#### [SOURCE EXTRACT]
^^^^

Sheng Ye Capital is China’s first commercial factoring company listed on the main board of the Hong Kong Stock Exchange. Joius Law Firm was further commissioned to provide legal advice for Sheng Ye Capital in this transaction.
Sichuan Road & Bridge’s Bangladesh PPP financing
CATEGORIES: Project financing; Belt and Road
LEGAL COUNSEL: Kangda Law Firm acted as PRC counsel for Sichuan Road & Bridge and the Dhaka project company. Hogan Lovells advised China Development Bank. Doulah & Doulah and AS & Associates advised the lenders and the borrower on Bangladesh law, respectively.
KEY POINTS: A consortium comprising the Sichuan branch of China Development Bank (CDB) and a local infrastructure construction fund corporation signed a consortium loan contract to finance the upgrading of the Dhaka Bypass road public-private partnership (PPP) project under investment and construction by Chengdu-based Sichuan Road & Bridge. The 18-year loan includes USD184 million from CDB and 10.8 billion Bangladesh taka (BDT) (USD123 million) from the local lender.
Marking the first time a consortium of Chinese and Bangladesh banks provided financing for a Bangladesh PPP project, the deal involved innovative ways of forming a consortium, and complex negotiations to ensure multi-jurisdictional compliance.

^^^^

#### [WHAT THIS EXERCISE ASKS]
A: According to the source extract, how long is the loan term for the Dhaka Bypass road project?
B: List every law firm or legal adviser named in the source extract.
C: Summarize the source extract in three sentences.

#### [GIVEN ENTRIES]
^^^^

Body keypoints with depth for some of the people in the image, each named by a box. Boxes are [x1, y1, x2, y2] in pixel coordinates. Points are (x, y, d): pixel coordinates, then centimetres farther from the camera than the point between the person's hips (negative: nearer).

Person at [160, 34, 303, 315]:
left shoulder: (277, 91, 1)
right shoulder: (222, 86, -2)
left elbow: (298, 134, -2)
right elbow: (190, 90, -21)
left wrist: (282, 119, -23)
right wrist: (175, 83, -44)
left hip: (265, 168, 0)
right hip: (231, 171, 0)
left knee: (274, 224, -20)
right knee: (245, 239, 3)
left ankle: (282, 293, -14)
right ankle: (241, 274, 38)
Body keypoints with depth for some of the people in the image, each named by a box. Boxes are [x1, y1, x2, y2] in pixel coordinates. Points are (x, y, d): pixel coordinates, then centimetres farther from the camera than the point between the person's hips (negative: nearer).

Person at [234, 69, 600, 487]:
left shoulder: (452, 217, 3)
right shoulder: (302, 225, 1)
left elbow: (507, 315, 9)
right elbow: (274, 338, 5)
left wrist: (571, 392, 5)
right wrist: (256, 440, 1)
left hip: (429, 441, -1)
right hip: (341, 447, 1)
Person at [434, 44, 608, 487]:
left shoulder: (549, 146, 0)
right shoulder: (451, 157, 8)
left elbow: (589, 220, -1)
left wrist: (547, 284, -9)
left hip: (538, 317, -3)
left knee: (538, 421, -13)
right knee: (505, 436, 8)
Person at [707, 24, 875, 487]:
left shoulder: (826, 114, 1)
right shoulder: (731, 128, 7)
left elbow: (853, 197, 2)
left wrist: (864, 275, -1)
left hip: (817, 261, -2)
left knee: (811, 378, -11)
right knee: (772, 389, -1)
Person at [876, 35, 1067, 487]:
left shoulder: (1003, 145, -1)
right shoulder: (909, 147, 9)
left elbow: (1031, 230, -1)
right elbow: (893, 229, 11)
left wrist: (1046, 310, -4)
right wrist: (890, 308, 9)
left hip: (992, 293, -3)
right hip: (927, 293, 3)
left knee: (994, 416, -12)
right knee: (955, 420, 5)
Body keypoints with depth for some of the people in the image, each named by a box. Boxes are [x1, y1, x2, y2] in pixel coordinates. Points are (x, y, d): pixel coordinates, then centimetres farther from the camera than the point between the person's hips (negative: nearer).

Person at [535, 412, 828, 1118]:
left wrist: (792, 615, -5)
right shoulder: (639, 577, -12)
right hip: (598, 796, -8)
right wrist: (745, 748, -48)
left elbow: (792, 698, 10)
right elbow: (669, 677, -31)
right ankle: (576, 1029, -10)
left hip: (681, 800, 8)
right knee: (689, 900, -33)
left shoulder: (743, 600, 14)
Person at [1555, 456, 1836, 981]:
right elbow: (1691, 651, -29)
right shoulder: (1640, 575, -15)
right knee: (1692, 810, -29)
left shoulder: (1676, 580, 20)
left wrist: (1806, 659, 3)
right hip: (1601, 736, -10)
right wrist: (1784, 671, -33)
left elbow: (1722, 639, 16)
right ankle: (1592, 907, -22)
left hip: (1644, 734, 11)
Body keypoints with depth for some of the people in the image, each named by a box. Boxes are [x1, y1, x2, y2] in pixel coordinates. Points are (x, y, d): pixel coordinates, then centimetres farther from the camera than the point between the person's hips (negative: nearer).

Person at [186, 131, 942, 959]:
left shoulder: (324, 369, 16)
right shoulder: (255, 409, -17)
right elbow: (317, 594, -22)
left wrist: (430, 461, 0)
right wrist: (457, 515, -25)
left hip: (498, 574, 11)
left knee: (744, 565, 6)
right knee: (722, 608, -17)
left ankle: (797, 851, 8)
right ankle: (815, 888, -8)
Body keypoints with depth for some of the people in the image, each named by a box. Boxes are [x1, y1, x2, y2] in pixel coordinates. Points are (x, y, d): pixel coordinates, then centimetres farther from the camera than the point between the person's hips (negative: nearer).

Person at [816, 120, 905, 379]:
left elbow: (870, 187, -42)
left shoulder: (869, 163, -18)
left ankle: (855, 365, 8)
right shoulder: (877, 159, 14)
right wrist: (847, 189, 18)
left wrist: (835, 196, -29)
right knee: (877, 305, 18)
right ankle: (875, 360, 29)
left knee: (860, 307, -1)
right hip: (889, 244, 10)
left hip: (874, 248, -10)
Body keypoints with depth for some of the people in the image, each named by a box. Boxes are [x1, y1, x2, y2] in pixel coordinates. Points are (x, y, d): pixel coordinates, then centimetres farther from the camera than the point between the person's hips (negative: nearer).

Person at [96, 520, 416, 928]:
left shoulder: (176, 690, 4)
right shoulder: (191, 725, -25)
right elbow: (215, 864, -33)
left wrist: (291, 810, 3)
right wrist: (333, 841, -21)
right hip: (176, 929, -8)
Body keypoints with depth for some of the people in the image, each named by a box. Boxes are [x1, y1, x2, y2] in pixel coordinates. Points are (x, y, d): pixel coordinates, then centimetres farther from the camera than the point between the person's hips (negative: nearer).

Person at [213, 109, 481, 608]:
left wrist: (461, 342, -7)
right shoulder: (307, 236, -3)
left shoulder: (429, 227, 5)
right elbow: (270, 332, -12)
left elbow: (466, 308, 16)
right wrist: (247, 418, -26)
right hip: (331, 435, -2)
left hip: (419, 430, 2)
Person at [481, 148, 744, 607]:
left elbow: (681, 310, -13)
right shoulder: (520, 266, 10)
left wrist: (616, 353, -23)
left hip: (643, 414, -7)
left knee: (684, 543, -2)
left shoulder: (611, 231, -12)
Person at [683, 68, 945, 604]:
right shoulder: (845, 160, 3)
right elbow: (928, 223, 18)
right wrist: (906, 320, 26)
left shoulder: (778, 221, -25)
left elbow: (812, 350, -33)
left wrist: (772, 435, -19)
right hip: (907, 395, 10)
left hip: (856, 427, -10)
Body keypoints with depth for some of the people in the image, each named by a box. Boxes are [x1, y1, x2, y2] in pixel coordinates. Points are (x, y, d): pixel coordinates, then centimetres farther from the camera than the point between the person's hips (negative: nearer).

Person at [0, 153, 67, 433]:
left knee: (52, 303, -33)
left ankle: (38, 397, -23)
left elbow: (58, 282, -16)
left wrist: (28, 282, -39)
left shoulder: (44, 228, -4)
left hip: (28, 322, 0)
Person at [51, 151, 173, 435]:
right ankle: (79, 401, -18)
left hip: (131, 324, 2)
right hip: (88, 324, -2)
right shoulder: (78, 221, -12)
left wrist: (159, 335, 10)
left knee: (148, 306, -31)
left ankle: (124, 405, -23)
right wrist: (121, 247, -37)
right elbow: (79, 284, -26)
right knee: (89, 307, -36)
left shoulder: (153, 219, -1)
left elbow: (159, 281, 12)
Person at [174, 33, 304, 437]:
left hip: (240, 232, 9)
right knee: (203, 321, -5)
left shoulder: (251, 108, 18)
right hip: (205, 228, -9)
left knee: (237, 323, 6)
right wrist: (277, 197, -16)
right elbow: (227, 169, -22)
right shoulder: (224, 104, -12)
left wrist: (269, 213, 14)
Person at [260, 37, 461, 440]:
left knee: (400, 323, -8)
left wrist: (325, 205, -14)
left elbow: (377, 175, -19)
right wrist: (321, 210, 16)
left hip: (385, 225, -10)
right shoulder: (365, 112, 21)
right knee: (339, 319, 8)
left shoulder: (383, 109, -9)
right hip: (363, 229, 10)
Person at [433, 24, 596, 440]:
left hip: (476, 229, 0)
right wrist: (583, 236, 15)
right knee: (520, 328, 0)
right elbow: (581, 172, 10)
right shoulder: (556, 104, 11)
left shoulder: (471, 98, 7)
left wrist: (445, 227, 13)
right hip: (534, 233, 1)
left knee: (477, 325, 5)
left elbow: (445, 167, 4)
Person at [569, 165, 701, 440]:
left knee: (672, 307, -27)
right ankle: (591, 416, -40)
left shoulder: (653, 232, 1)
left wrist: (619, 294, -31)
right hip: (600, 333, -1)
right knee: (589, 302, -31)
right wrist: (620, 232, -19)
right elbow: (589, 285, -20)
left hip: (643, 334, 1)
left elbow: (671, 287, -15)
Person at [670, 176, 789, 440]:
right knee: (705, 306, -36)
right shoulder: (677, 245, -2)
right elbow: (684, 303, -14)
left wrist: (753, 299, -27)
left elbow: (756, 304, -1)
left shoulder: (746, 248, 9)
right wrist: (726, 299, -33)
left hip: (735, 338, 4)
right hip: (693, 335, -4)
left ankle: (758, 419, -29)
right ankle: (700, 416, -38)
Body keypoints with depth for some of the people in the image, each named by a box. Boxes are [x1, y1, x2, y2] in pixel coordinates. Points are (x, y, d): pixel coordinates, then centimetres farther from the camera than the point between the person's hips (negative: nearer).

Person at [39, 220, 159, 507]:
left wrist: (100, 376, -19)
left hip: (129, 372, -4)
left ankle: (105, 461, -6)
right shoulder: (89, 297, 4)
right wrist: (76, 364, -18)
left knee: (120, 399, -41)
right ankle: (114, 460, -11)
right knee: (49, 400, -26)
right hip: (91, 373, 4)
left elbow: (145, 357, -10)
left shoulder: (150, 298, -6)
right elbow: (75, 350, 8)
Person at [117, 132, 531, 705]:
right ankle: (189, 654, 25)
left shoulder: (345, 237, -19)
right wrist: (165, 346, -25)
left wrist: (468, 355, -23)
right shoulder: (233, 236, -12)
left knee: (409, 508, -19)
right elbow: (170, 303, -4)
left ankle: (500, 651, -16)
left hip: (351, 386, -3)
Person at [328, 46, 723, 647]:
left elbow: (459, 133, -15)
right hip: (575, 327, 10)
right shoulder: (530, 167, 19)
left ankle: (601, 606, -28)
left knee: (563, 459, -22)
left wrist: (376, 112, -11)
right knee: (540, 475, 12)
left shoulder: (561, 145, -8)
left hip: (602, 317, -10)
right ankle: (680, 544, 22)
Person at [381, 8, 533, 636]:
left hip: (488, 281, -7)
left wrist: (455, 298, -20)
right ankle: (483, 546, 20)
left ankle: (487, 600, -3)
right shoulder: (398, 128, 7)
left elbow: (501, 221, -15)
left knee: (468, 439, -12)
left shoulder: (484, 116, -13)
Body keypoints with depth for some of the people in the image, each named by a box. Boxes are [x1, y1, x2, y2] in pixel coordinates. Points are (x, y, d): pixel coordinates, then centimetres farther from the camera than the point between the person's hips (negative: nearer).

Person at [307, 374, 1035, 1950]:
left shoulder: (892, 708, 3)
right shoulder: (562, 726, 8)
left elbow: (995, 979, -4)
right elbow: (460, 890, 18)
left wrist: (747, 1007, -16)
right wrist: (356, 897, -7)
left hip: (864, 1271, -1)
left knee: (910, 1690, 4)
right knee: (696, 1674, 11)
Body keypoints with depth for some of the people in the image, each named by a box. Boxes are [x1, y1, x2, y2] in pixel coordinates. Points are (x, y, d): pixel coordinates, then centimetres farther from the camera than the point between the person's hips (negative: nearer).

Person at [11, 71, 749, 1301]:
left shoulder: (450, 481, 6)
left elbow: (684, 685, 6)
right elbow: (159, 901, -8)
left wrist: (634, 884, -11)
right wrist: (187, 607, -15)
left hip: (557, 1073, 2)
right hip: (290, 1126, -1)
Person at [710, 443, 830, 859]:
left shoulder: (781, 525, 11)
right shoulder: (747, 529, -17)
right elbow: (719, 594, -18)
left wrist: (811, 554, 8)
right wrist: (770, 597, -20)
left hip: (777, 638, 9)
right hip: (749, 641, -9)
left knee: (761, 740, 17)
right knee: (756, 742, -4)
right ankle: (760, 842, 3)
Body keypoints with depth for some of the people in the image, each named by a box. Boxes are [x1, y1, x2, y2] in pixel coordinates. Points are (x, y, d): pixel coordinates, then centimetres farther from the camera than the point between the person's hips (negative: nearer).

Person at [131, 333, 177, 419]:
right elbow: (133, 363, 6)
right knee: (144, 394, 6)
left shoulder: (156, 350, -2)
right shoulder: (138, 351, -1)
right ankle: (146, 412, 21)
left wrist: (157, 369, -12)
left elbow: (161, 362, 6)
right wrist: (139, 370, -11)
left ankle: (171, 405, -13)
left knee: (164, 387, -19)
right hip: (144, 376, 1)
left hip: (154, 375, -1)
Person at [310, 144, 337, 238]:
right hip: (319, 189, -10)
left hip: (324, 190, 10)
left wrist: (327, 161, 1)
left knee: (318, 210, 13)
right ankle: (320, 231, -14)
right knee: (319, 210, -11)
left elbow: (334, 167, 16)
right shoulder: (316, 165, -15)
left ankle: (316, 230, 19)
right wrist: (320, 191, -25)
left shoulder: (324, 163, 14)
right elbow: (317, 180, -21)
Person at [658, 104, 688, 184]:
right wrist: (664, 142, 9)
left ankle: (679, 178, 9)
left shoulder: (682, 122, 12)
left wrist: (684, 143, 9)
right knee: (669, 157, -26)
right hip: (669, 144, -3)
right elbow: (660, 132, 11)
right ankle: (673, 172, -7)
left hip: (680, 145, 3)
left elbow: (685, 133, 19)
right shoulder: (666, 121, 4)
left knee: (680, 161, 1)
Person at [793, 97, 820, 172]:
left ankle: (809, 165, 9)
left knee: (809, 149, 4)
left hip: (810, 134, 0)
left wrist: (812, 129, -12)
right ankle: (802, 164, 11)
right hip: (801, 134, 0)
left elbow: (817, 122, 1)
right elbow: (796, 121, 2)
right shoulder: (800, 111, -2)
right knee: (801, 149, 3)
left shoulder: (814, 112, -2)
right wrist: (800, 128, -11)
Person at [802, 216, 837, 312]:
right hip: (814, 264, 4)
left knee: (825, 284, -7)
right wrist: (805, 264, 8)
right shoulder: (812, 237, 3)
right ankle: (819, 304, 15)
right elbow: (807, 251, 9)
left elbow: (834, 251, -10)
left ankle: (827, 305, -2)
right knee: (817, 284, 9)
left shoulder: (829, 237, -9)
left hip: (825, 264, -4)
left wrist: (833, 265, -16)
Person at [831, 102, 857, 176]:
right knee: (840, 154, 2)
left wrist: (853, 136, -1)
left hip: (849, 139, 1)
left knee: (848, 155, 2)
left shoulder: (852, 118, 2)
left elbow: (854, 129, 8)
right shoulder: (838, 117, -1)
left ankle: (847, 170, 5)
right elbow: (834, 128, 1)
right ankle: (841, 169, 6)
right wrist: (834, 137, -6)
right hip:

^^^^

#### [RESULTS OF THE TASKS]
A: 18 years.

B: Joius Law Firm, Kangda Law Firm, Hogan Lovells, Doulah & Doulah, AS & Associates

C: Sheng Ye Capital, China's first commercial factoring company listed on the main board of the Hong Kong Stock Exchange, retained Joius Law Firm for legal advice on a transaction. A consortium of the Sichuan branch of China Development Bank and a local infrastructure construction fund corporation signed an 18-year loan to finance the upgrade of the Dhaka Bypass road PPP project by Sichuan Road & Bridge, with USD184 million from CDB and BDT10.8 billion (USD123 million) from the local lender. It was the first time a consortium of Chinese and Bangladesh banks financed a Bangladesh PPP project, and the deal involved innovative ways of forming a consortium and complex negotiations to ensure multi-jurisdictional compliance.